Тристан взглянул на Изабель и понял, что сейчас она вряд ли может ему помочь, хотя глаза ее и искрятся вином любви.
– Когда я был рабочим, я не бастовал, – ответил он. – По правде говоря, я не могу даже сказать, кто возглавлял наш профсоюз, а кто был директором завода. Я знал только, что у меня спина после работы болит, а у них нет.
– Вы совершенно правы! Эволюция лучше революции, не так ли? Изменения к лучшему должны, разумеется, ощущать все классы, но скорость их не должна разрушать старую структуру, верно?
– Верно. Структуру нужно сохранить.
– А молодежь называет ее «системой» и ставит это слово в кавычки, будто тыкая пинцетом в какую-то мерзость. Но что есть система, как не продукт развития, порожденный борьбой людей, в которой каждый индивидуум стремится к удовлетворению своих интересов? Разве максимальное удовлетворение ваших потребностей не ведет к максимальному процветанию страны? – И он начал долгий рассказ о себе и своей молодости, когда его жена – упокой, Господи, ее прекрасную душу – была еще жива, а Изабель была маленькой девочкой, как они приехали сюда, в этот город, а вокруг простиралась дикая саванна, и лишь несколько верных древней мечте людей видели будущий город...
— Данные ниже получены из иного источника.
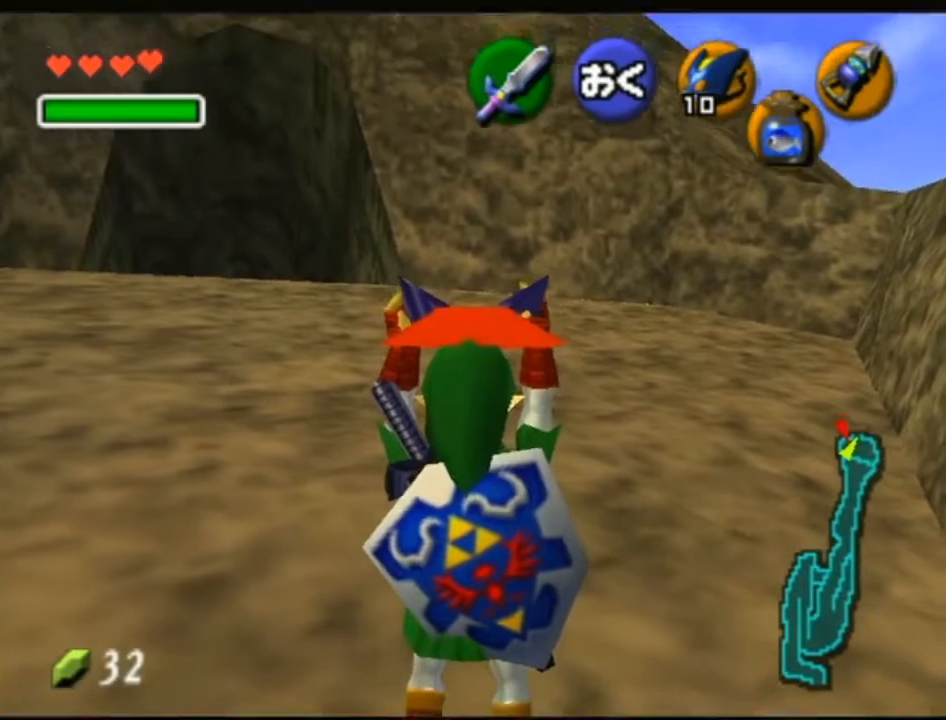
{"buttons": ["L1"], "left_stick": "center", "right_stick": "center", "events": []}
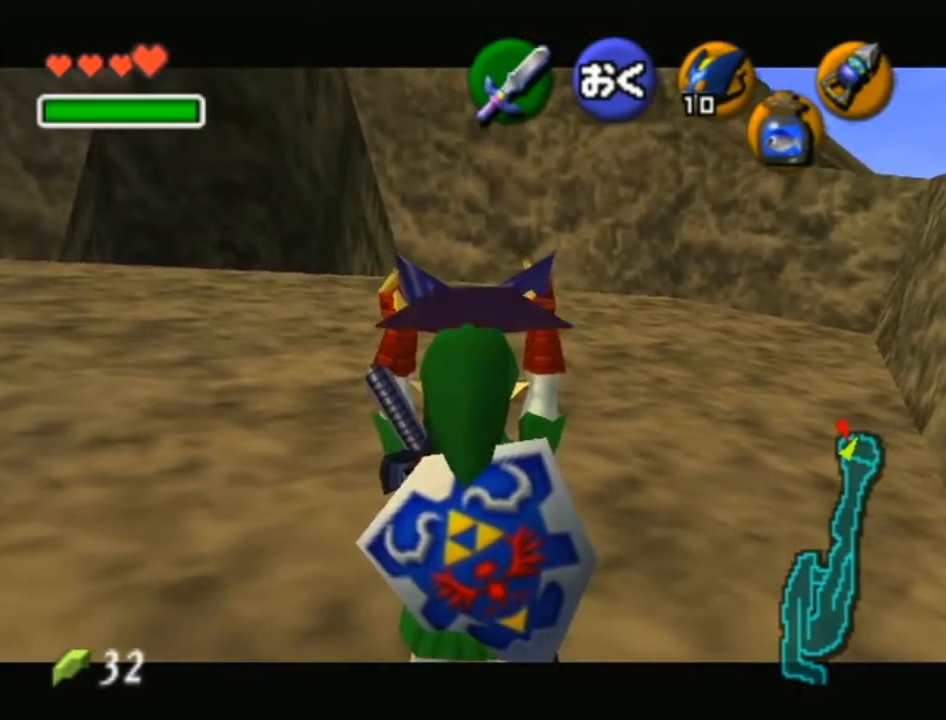
{"buttons": ["L1"], "left_stick": "center", "right_stick": "center", "events": []}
Изабель позволила себе отвлечься от разговора, поскольку не раз уже слышала эту и множество похожих на нее историй. Она поднялась с софы. Рюмка на тонкой ножке светилась у нее в руке волшебной палочкой, а сигарета превратилась в волшебный жезл, управляющий воздухом, духами и чувствами. Отойдя к окну, она стала смотреть на кубические силуэты зданий в сгущающихся бархатных сумерках. Горящие параллелепипеды, узкие стрелы шоссе, параболические памятники истории борьбы и раздоров казались ей отображением ее внутренней жизни, ее способности создавать понятия и любить, что тоже было понятием. Двое мужчин за ее спиной любят ее, и потому, услышав, что рассказ отца подошел к концу, а Тристан добродушно рассмеялся последней шутке, Изабель торжественно обернулась, готовая встретить их обожающие взгляды, хотя ее и мутило от страха.